The genetics of eye disorders in the dog. Cathryn S. Mellersh. Canine Genetics & Epidemiology. April 2014. Quote: "Inherited forms of eye disease are arguably the best described and best characterized of all inherited diseases in the dog, at both the clinical and molecular level and at the time of writing 29 different mutations have been documented in the scientific literature that are associated with an inherited ocular disorder in the dog. The dog has already played an important role in the identification of genes that are important for ocular development and function as well as emerging therapies for inherited blindness in humans.

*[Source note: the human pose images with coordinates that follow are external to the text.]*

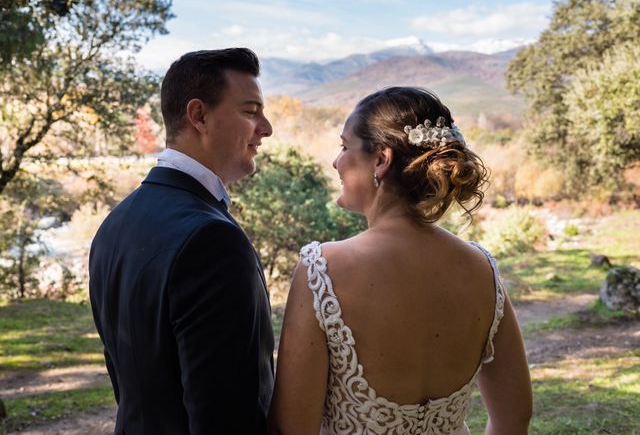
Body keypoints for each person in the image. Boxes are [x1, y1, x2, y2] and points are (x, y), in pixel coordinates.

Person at [270, 87, 532, 434]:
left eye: (345, 147)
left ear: (381, 158)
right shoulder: (481, 268)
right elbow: (514, 417)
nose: (336, 161)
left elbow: (293, 428)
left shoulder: (323, 269)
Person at [89, 48, 275, 435]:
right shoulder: (213, 241)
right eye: (250, 111)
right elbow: (227, 417)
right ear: (199, 116)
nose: (266, 128)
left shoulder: (115, 223)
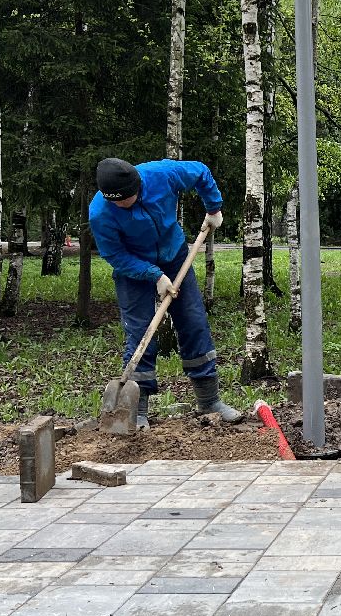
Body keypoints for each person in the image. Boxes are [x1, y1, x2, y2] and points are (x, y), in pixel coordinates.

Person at [88, 157, 243, 430]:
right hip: (133, 269)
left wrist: (213, 207)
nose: (123, 205)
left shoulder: (161, 174)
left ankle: (209, 401)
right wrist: (153, 275)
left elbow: (201, 173)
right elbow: (115, 255)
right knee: (141, 333)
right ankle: (137, 411)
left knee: (193, 322)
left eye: (127, 198)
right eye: (116, 202)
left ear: (138, 185)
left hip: (175, 257)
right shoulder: (100, 212)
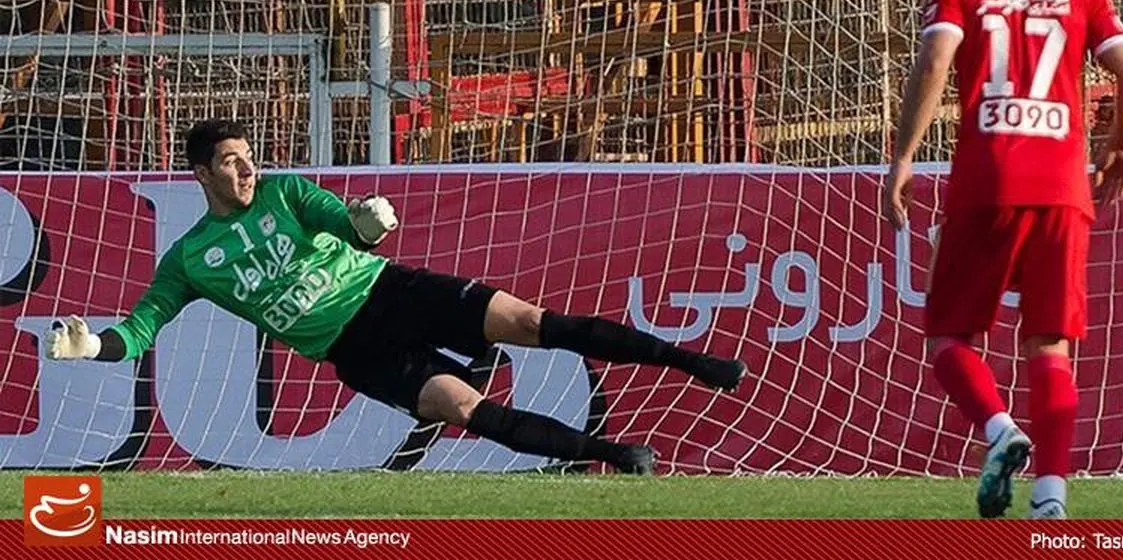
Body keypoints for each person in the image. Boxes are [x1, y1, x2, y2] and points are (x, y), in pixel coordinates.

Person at [45, 119, 747, 474]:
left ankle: (695, 363)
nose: (248, 168)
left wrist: (367, 224)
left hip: (392, 290)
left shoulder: (285, 192)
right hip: (354, 349)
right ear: (202, 174)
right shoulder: (190, 259)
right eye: (231, 162)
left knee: (534, 322)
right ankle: (617, 456)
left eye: (249, 155)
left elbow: (345, 223)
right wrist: (93, 345)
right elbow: (140, 330)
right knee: (463, 408)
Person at [884, 0, 1123, 519]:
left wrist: (903, 157)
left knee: (949, 337)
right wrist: (1120, 146)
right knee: (1051, 346)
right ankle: (1051, 497)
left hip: (987, 179)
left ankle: (1000, 430)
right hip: (1063, 186)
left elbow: (935, 60)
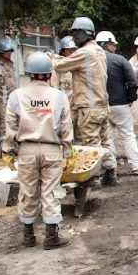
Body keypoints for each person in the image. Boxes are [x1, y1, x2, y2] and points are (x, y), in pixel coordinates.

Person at [2, 52, 73, 249]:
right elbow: (66, 127)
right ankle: (51, 237)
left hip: (27, 150)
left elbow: (10, 127)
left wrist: (8, 150)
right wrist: (68, 152)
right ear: (49, 74)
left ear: (29, 73)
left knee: (28, 191)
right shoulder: (59, 97)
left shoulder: (16, 96)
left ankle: (28, 235)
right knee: (50, 191)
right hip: (52, 150)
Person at [53, 17, 115, 185]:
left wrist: (50, 58)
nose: (74, 38)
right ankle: (110, 172)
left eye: (75, 34)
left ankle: (95, 178)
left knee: (92, 145)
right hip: (102, 105)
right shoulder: (100, 51)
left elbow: (60, 67)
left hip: (89, 107)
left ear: (83, 34)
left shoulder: (84, 52)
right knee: (105, 141)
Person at [97, 30, 138, 178]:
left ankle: (111, 169)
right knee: (128, 135)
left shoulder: (92, 60)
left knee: (108, 138)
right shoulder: (120, 60)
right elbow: (132, 81)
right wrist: (130, 98)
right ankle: (136, 166)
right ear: (106, 44)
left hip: (101, 105)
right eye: (113, 44)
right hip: (121, 104)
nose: (115, 47)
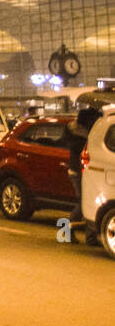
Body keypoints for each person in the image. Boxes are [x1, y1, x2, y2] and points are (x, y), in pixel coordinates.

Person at [61, 105, 101, 244]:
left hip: (82, 170)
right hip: (78, 171)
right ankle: (65, 231)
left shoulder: (74, 130)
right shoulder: (80, 135)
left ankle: (90, 237)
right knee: (84, 202)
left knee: (90, 202)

Similarities in disease phenotype and eye structure and function between dog and man, together with the increasingly sophisticated genetic tools that are available for the dog, mean that the dog is likely to play an ever increasing role in both our understanding of the normal functioning of the eye and in our ability to treat inherited eye disorders. This review summarises the mutations that have been associated with inherited eye disorders in the dog."